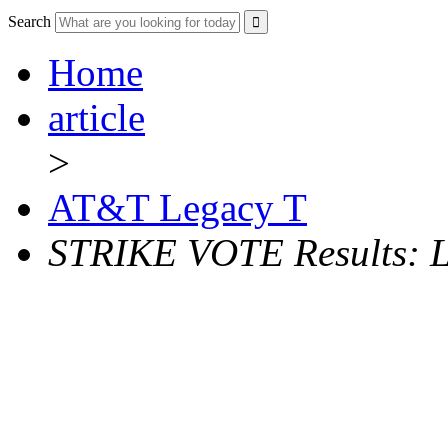
Search
Home
article
>
AT&T Legacy T
STRIKE VOTE Results: L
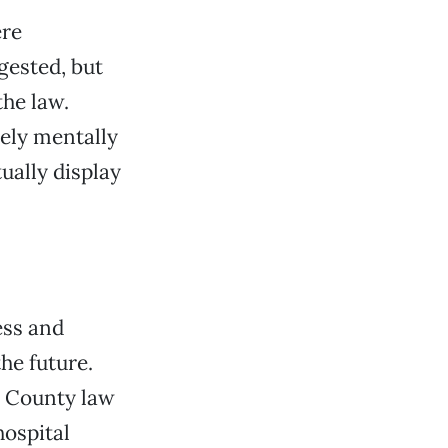
ere
ested, but
the law.
rely mentally
ually display
ess and
he future.
e County law
ospital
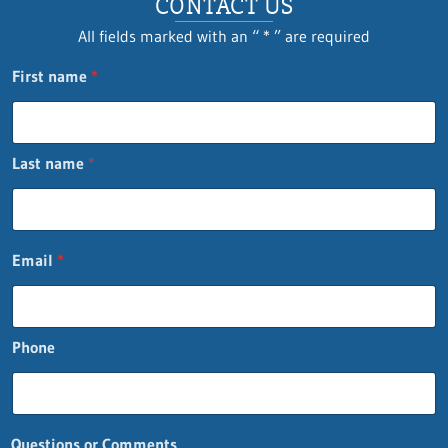
CONTACT US
All fields marked with an “ * ” are required
First name
*
Last name
*
Email
*
Phone
*
Questions or Comments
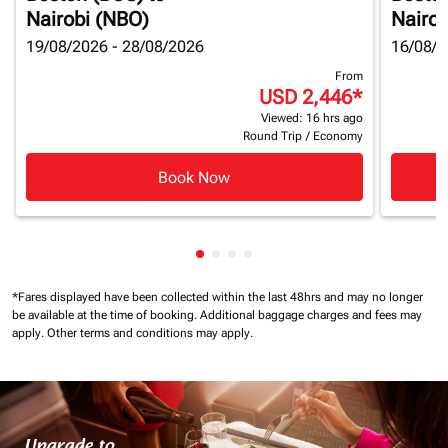
Nairobi (NBO)
Nairob
19/08/2026 - 28/08/2026
16/08/2
From
USD 2,446
*
Viewed: 16 hrs ago
Round Trip
/
Economy
Book Now
Showing cmp-pagination-showin
Showing cmp-pagination-show
Showing cmp-pagination-sh
Showing cmp-pagination-
*Fares displayed have been collected within the last 48hrs and may no longer
be available at the time of booking.
Additional baggage charges and fees may
apply.
Other terms and conditions may apply.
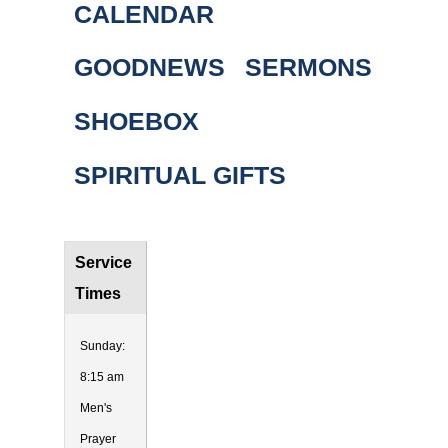
CALENDAR
GOODNEWS
SERMONS
SHOEBOX
SPIRITUAL GIFTS
Service
Times
Sunday:
8:15 am
Men's
Prayer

# [Aim of the task]
Render every line of the material above as a Markdown table with the columns "No." and "Text," skipping blank lines and leaving out the picture markers.

# [Worked solution]
| No. | Text |
|---|---|
| 1 | Search |
| 2 | Home |
| 3 | article |
| 4 | > |
| 5 | AT&T Legacy T |
| 6 | STRIKE VOTE Results: L |
| 7 | ere |
| 8 | ested, but |
| 9 | the law. |
| 10 | rely mentally |
| 11 | ually display |
| 12 | ess and |
| 13 | he future. |
| 14 | e County law |
| 15 | ospital |
| 16 | CONTACT US |
| 17 | All fields marked with an “ * ” are required |
| 18 | First name |
| 19 | * |
| 20 | Last name |
| 21 | * |
| 22 | Email |
| 23 | * |
| 24 | Phone |
| 25 | * |
| 26 | Questions or Comments |
| 27 | Nairobi (NBO) |
| 28 | Nairob |
| 29 | 19/08/2026 - 28/08/2026 |
| 30 | 16/08/2 |
| 31 | From |
| 32 | USD 2,446 |
| 33 | * |
| 34 | Viewed: 16 hrs ago |
| 35 | Round Trip |
| 36 | / |
| 37 | Economy |
| 38 | Book Now |
| 39 | Showing cmp-pagination-showin |
| 40 | Showing cmp-pagination-show |
| 41 | Showing cmp-pagination-sh |
| 42 | Showing cmp-pagination- |
| 43 | *Fares displayed have been collected within the last 48hrs and may no longer |
| 44 | be available at the time of booking. |
| 45 | Additional baggage charges and fees may |
| 46 | apply. |
| 47 | Other terms and conditions may apply. |
| 48 | CALENDAR |
| 49 | GOODNEWS |
| 50 | SERMONS |
| 51 | SHOEBOX |
| 52 | SPIRITUAL GIFTS |
| 53 | Service |
| 54 | Times |
| 55 | Sunday: |
| 56 | 8:15 am |
| 57 | Men's |
| 58 | Prayer |